YUCCA FOREST - CODAworx

YUCCA FOREST

Submitted by Jill Sykes

Client: Museum of Art History - MOAH

Location: Lancaster, CA, United States

Completion date: 2014

Artwork budget: $12,000

Project Team

Artist

Jill Sykes

Jill Sykes LTD.

Industry Resource

Taryn Wilson

Signs & Designs

Overview

For the Yucca Forest, my site-specific installation in MOAH’s Jewel Box Gallery windows, I wanted to focus specifically on indigenous plants of the region, the Antelope Valley. I worked to refine the complexity of the yucca trees into silhouetted shapes that form a blooming white forest overlooking Lancaster Blvd.

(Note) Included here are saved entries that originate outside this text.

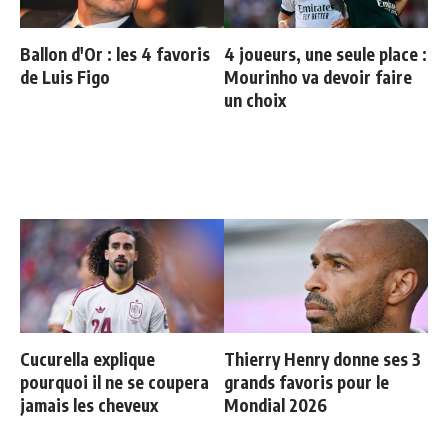
Ballon d'Or : les 4 favoris
4 joueurs, une seule place :
de Luis Figo
Mourinho va devoir faire
un choix
Cucurella explique
Thierry Henry donne ses 3
pourquoi il ne se coupera
grands favoris pour le
jamais les cheveux
Mondial 2026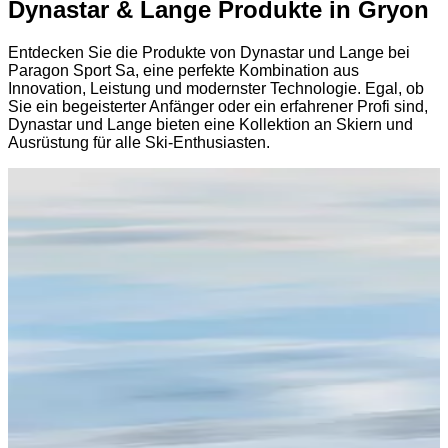
Dynastar & Lange Produkte in Gryon
Entdecken Sie die Produkte von Dynastar und Lange bei
Paragon Sport Sa, eine perfekte Kombination aus
Innovation, Leistung und modernster Technologie. Egal, ob
Sie ein begeisterter Anfänger oder ein erfahrener Profi sind,
Dynastar und Lange bieten eine Kollektion an Skiern und
Ausrüstung für alle Ski-Enthusiasten.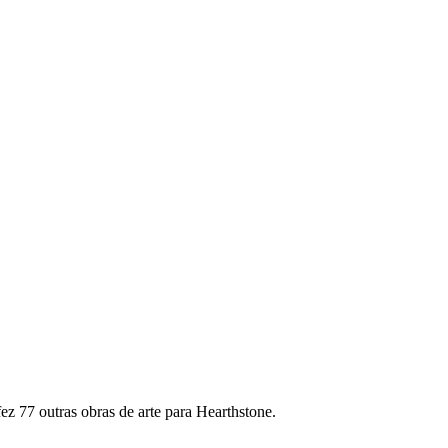
ez 77 outras obras de arte para Hearthstone.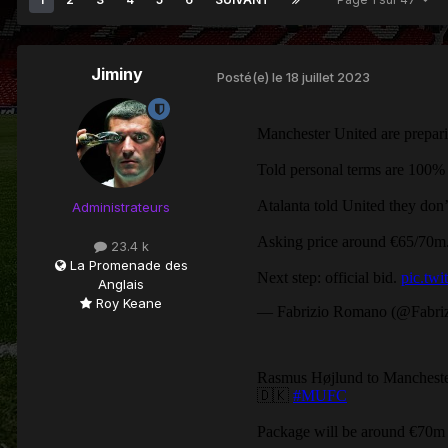
Jiminy
Posté(e)
le 18 juillet 2023
Administrateurs
23.4 k
La Promenade des
Anglais
Roy Keane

Beginning with some spontaneous iPhone photography, I amassed dozens of images of the trees. This photographic research became the basis for drawings which ultimately were translated into 18 nearly 10’ tall tree silhouettes cut out of white vinyl; the window space is approximately 10 x 40’ overall.

Goals

The Yucca Forest is based upon my silhouetted botanical paintings, and similar in concept to a previous project: Sycamore House, where I was commissioned to design an overall “pattern” of sycamore leaf shadows that were sandblasted onto the outside walls of a home in Pacific Palisades, CA. For this project I envisioned a white-on-white yucca forest with huge, lacy blossoms in various stages of development floating in the air above and beyond the blooming yuccas clustered on the glass, as well as the tall, gnarly burnt-out skeletal trees showing age and decay. From inside, the viewer can see the abstracted and amorphic shapes that form the individual trees; from the street below, the silhouettes overlap, creating a visual depth that changes depending upon where one stands.
It was vital that the trees be “readable” from the street as well as from inside the Gallery, and fabricating them in opaque white was always key: the ever changing sunlight coming through the windows creates shadows on the walls as well as the trees, and seeing them at night from the street, lit from inside, creates an entirely different perspective. The stark white against the desert sunsets was an added bonus.

Process

Inspired by my previous Sycamore House project, I was invited to create an installation for The Jewel Box Gallery at MOAH. I presented two different concepts, and Museum Director Andi Campogone selected the Yucca Forest. Once I had the window dimensions, I finalized my drawings and converted the scanned images into vector files for the vinyl plotting; the trees were enlarged to full size and fabricated by Signs & Designs in Lancaster, CA. The museum staff interns worked to “weed” the individual vinyl trees per my drawings, removing all the bits and pieces that didn’t belong, and then helped me install 18 yuccas - several of which rise close to the full 10’ height of the windows - onto the glass over a 3 day period.

Additional Information

Working in vinyl was new for me, but I knew the opacity of the material would create the desired “shadows out of shadows” effect I was aiming for. Part of the beauty of this project, once we settled on the Yucca Forest concept, was the complete freedom the Museum allowed me in terms of layout and design. There are seven gallery spaces at MOAH, and all seven exhibitions for this show - Contemporary Landscape from the Desert to the Sea - work together brilliantly, and the personalized support we all received from the Museum was spectacular.